理由4:既存社員の心の準備ができていなかった
ある日突然、「今度から〇〇さんが工場長です」と言われた既存社員。
「今まで社長に直接相談してたのに…」
「この人、うちのやり方分かってるの?」
既存社員が受け入れ態勢になっていないと、新しい人は孤立してしまいます。
成功する会社がやっている「4つの準備」
準備1:組織図を描いてみる
成功している会社は、必ず「誰がどこに位置するか」を明確にしています。その上でそれぞれの部門の業務と目標をはっきりさせましょう。

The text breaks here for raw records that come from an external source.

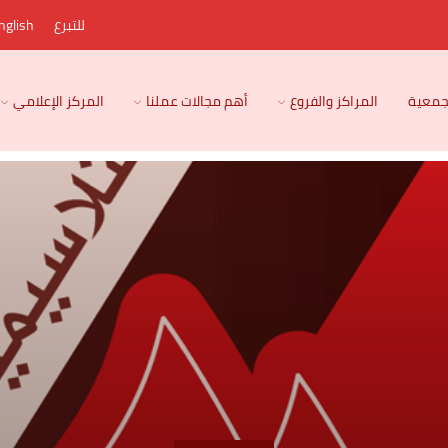
للتبرع
nglish
لجمعية
المراكز والفروع
أهم مجالات عملنا
المركز الإعلامي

これを紙に描くだけで、新しい人が「自分はここに入るんだ」と分かります。
そして既存社員も「ああ、これからはBさんとCさんは新しい工場長に報告するんだな」と理解できます。
準備2:やってほしいことを紙に書き出す
成功している会社は、必ず具体的にリストアップしています。
例:工場長の場合
- 毎月の生産計画を立てる
- 品質不良を今の半分にする
- 新人の教育をする
- 月1回、社長に報告する
- 安全管理を徹底する
これを求人に書くだけで、応募する人も「こういう仕事なんだな」と分かります。
準備3:「いくらまで自分で決めていいか」を最初に決める
うまくいく会社は、必ず決裁のルールを決めています。
- 10万円未満の設備修理→ 工場長が決めてOK
- 10万円以上→ 社長に相談
- 残業の指示→ 工場長の判断でOK
- 新しい人を雇う→ 社長と相談
最初にルールを決めておくと、お互いにストレスがありません。
準備4:既存社員に事前に説明する
「来月から工場長が入ります。今まで私が見ていた製造の部分を、その人にお任せします。みなさんも協力してください」
たった1回の説明ですが、これがあるかないかで、新しい人の働きやすさが全然違います。
今日からできる4ステップ
ステップ1:簡単な組織図を描いてみる
紙とペンを用意して、今の会社の組織図を描いてみてください。
「誰が誰に報告しているか」が分かれば十分です。
そして、新しく雇いたい人がどこに入るかを考えてみましょう。
ステップ2:「お任せしたいこと」を5つ書いてみる
まずは書き出してみましょう。
頭の中で考えているだけでは、曖昧なままです。
ステップ3:「いくらまで自分で決めていいか」を決める
「全部相談してほしい」では、雇う意味がありません。
ある程度は任せましょう。
ステップ4:社員に「新しい人が来る理由」を話す
「会社が成長したから」
「社長の負担を減らして、もっと会社を良くするため」
前向きな理由を伝えましょう。
千葉の会社で起きた変化
この3つの準備をしっかりした会社では、こんな変化がありました。
製造部長を採用してから
- 品質不良が3ヶ月で半分に
- 社長が営業に集中できるように
- 生産性が6ヶ月で15%アップ
- 何より、部長が2年以上も続けて働いてくれている
製造部長の感想
「最初に『何をやればいいか』がはっきりしていたので、迷わず仕事ができました。社長も現場のみんなも協力的で、本当にやりやすいです」
まず「組織を整える」が全てを変える
良い人を雇うことは大切です。
でも、その前に組織を整えること。これがもっと大切なんです。
- 誰がどこに位置するのか
- 誰が何の責任者なのか
- 誰が誰に報告するのか
これを明確にするだけで、既存社員も働きやすくなるし、新しく入る人も活躍しやすくなります。
組織図を描くなんて、大げさに聞こえるかもしれません。
でも、紙に簡単な図を描くだけでいいんです。
それだけで、採用の成功率は格段に上がります。
次回の採用では、まず組織図を描くところから始めてみてください。